Архангелы (Агырбичану) - страница 26

— А что, Иеротей, у животных тоже есть душа? — с улыбкой переспросил он.

Работник приостановился, внимательно взглянул на семинариста и, снова зашагав, заговорил:

— Как же не быть! Святый боже, конечно есть! Сами-то разве никогда не слыхали, как мычит корова, как мычит теленок, разве не видали, как собака прямо-таки извивается, когда видит хозяина? А все из-за того, что у них есть душа, домнишор Василе. Только у двух скотов, как я полагаю, нету души.

Иеротей замолчал, вытащил из-за широкого кожаного пояса истрепанную книжицу, посмотрел на нее и сунул обратно.

— У каких же это скотов? — поинтересовался семинарист.

— У свиньи и вола, — без колебаний ответил работник.

— У свиньи и вола?

— Ну да! Свинья только и знает, что жрет! А вол смотрит своими дурацкими глазами. Можно подумать, что у него не глаза, а простывшие галушки.

Василе Мурэшану от души расхохотался, и смех его разнесся далеко-далеко по лесу. Бричка понемногу продвигалась вперед, лошади шли шагом.

Иеротей замолчал, опустил голову и лишь изредка поглядывал по сторонам. Молчал и Василе. Он с удовольствием шагал по дороге. В ветвях деревьев щебетали птицы, на маленькой полянке пел дрозд.

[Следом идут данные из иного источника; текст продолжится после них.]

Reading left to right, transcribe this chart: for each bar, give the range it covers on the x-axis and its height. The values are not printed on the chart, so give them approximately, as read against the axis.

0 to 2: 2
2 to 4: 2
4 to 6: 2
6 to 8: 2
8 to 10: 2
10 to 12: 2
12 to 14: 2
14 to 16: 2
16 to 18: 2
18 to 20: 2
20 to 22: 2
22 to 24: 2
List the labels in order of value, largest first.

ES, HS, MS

Так они шли довольно долго: работник впереди, молодой хозяин сзади; как вдруг Иеротей повернул к семинаристу свое унылое лицо.

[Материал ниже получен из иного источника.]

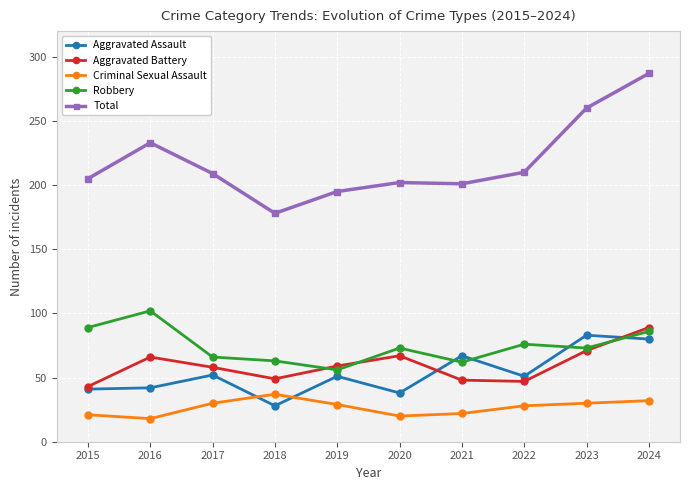

At how many categories does at least one series exceed 157?

10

— Видали? — спросил он и двинулся вперед.

Василе Мурэшану догнал работника и зашагал с ним рядом.

— Чего?

— Да лес! — вздохнул Иеротей.

— А что с ним, с лесом? — поинтересовался Василе.

Но как ни старался, не вытянул из Иеротея больше ни слова. Тогда Василе принялся гадать: что же хотел сказать работник. Иеротей шагал теперь рядом с лошадьми, иногда ласково понукая их и похлопывая грубой ладонью по крупам. А лес вокруг них, казалось, будто вырос, — прямо в небо упирались могучие буки-великаны, и редко-редко в их просторных кронах сквозила голубизна. Но внизу лес был довольно редок, и далеко виднелись его блестящие белоствольные колонны, которые выстраивались иной раз в ряд, как гигантские свечи. Склон делался все круче, но неколебимый покой древнего леса держал в узде, казалось, коварство горной дороги, вливая в душу спокойную уверенность. Шагая по скользкой тропинке обок проселочной дороги, семинарист вспоминал, что всякий раз после летних каникул, покидая родной дом со стесненным сердцем, он обретал покой и радость, благодаря этому лесу. Разлука с домом всегда давалась тяжело Василе; приближалось первое сентября, и он невольно начинал тосковать, и, даже учась уже в шестом и седьмом классе, не мог, к собственному стыду, удержаться от слез, когда, прощаясь, целовал руки родителям. Вся дорога вплоть до этого леса представлялась ему путем на Голгофу. Он обычно молчал и только растравлял себе душу вздохами. Но, войдя в лес, которым не переставал восхищаться, Василе, сам не ведая почему, мало-помалу успокаивался, вздыхал все реже, мысли в голове его прояснялись, в душе крепла решимость. И хотя под сенью этих огромных деревьев не было ничего, кроме покоя и тишины, у Василе Мурэшану всегда оставалось ощущение, что он испил из источника жизни и силы. И это ощущение не покидало его до самой гимназии, а порой и дольше. Он давно знал, что дорогой из Вэлень в город непременно прильнет к чудотворному источнику. Не раз ему казалось, что посреди дороги его поджидает незримый друг и наделяет волей и силой. Он не отдавал себе отчета, что за перемена происходит в нем, и только знал: попав в густую, напоенную ароматами лесную тень, будет смотреть широко открытыми зачарованными глазами на высокие белые колонны, слегка гудящие из-за раскачивающихся вершин, вознесенных высоко в небо. Дорога начинала светлеть, и он был уже другим: на губах расцветала улыбка, сердце начинало петь.